While the caldrons tended by enthusiasts at the University of Utah's cold fusion institute have never produced more than a trickle of excess heat, controversy surrounding the laboratory has suddenly boiled over.

Following recent revelations of mislabeled funds and legal threats directed at researchers who questioned the reality of cold fusion, the Utah faculty has demanded a financial and scientific audit of the National Cold Fusion Institute and called for the possible ouster of the university's president.

Faculty members say they are outraged that a lawyer working for the two stars of the fusion institute, Stanley Pons and Martin Fleischman, sent threatening letters to researchers who reported in a scientific journal that they saw no evidence of cold fusion in Pons's laboratory.

Pons and Fleischmann were the chemists who announced in a March 1989 news conference that they had produced fusion in a jar, offering hope for a cheap and inexhaustible source of energy.

While researchers at several laboratories continue to see signs that something unusual may be happening in the jars filled with heavy water and pallidium wires, most of the scientific community now discounts the possibility of limitless energy from cold fusion.

Indeed, it was reported last week that some of the pallidium wires used by researchers at three laboratories outside Utah were contaminated with tritium, which is a sought-after byproduct of nuclear fusion. The detection of tritium at Los Alamos National Laboratory and Texas A&M University was taken as a sign that fusion is occurring. The contamination of the wires with tritium now brings such proof into question, although researchers at both labs say that they still saw signs of fusion in wires that they believe are not contaminated.

"We're still in a legitimate state of confusion," said Edmund Storms of Los Alamos, upon learning that several pallidium wires that came from Texas A&M, and were made by a jewelry manufacturer, were contaminated with tritium. "It is definitely mysterious."

One of the most damning results, however, came from researchers housed at the birthplace of cold fusion. Soon after the discovery was announced last year, physicists at Utah were allowed to look for signs that neutrons and gamma rays were being emitted from Pons's laboratory. The group saw no signs of fusion and reported their negative results in the scientific journal Nature.

Soon after their paper appeared, the scientists were contacted by C. Gary Triggs, a Morgantown, N.C., lawyer who threatened "legal action" and demanded the researchers retract their paper on behalf of his clients Pons and Fleischmann. The authors have flatly refused.

"It's outrageous," said Michael Salamon, lead author of the paper. "It is really an unparalleled assault on academic rights. You don't threaten scientific colleagues with lawsuits. That just doesn't happen."

"I have never heard of anything quite like this," said Richard Nicholson, executive director of the American Association for the Advancement of Science and publisher of the weekly journal Science. "If this became the way people behaved it would have a chilling effect on science. Nobody would ever publish anything."

In his letter, Triggs said Salamon and his colleagues not only presented "factually inaccurate" information that caused "undue ridicule and negativism" but that the group's experiments "were predesigned to provide the negative results."
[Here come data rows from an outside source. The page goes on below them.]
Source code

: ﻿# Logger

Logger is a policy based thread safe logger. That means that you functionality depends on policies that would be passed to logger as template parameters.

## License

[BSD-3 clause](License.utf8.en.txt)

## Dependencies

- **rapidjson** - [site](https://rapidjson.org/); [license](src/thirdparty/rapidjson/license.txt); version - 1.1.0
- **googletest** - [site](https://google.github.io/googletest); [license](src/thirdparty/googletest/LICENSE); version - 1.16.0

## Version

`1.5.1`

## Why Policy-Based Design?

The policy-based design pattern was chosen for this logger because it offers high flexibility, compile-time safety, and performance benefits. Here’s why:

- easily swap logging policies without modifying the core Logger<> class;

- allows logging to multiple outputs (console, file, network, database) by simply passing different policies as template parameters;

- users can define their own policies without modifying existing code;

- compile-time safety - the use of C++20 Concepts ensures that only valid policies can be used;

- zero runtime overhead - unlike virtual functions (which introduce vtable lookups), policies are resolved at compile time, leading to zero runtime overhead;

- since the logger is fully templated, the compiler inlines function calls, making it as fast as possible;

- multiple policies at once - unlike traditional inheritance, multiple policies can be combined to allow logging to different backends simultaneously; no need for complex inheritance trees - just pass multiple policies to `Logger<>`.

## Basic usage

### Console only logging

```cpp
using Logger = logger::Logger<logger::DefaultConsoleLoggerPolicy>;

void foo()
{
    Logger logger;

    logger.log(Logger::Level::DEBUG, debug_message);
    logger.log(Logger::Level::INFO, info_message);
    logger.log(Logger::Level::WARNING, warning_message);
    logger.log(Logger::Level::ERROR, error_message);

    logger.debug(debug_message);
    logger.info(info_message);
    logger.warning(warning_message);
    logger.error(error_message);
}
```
Salamon denied that his conclusions were slanted. "It was our professional experience that there was no evidence of fusion," he said. Pons and Triggs could not be reached for comment. Salamon said he has not spoken with Pons in months. Triggs sent a second letter to Salamon last week, apologizing for any "concerns or misconceptions my last letter may have caused you."

Following disclosure of the letter, a group of 22 professors representing the departments of mathematics, chemistry, physics and biology requested that the university undertake a complete review of the science and finances of the cold fusion institute. The meeting was presided over by Hugo Rossi, former director of the cold fusion institute.

"There has been a lot of discontent that certain aspects of the cold fusion business have been mishandled," said Craig Taylor, chairman of the department of physics. "Those of us at the meeting felt the college of science had to make a stand, that our scientific reputations were on the line and academic freedom was being maligned."

The faculty senate, meanwhile, passed a motion requesting that the school's governing board examine whether university President Chase N. Peterson should resign.

The faculty was upset about the discovery that $500,000 given to the cold fusion institute and described by the university as an "anonymous donation" was money belonging to a university research fund, over which Peterson had control.

The current director of the cold fusion institute, Fritz Will, said he found the letter sent by Triggs to be "totally unacceptable." Will also said that until now he did not know the source of the $500,000 "anonymous donation" to the fusion institute, which is now supported with about $5 million from the state of Utah.

Will, however, said the political and funding issues should be examined separately from the science of cold fusion. He said he hoped that an outside board of experts would review the science, instead of university scientists, who Will said were too emotionally involved. Details of how the review will proceed are now being negotiated.

The controversy has already had a tangible effect on the institute. Last week, an official with the Electric Power Research Institute (EPRI) said his organization has decided to hold off on a $170,000 grant. "Given the situation, we felt it prudent to pause in our negotiations," said David Worledge, a scientist with EPRI in Palo Alto, Calif.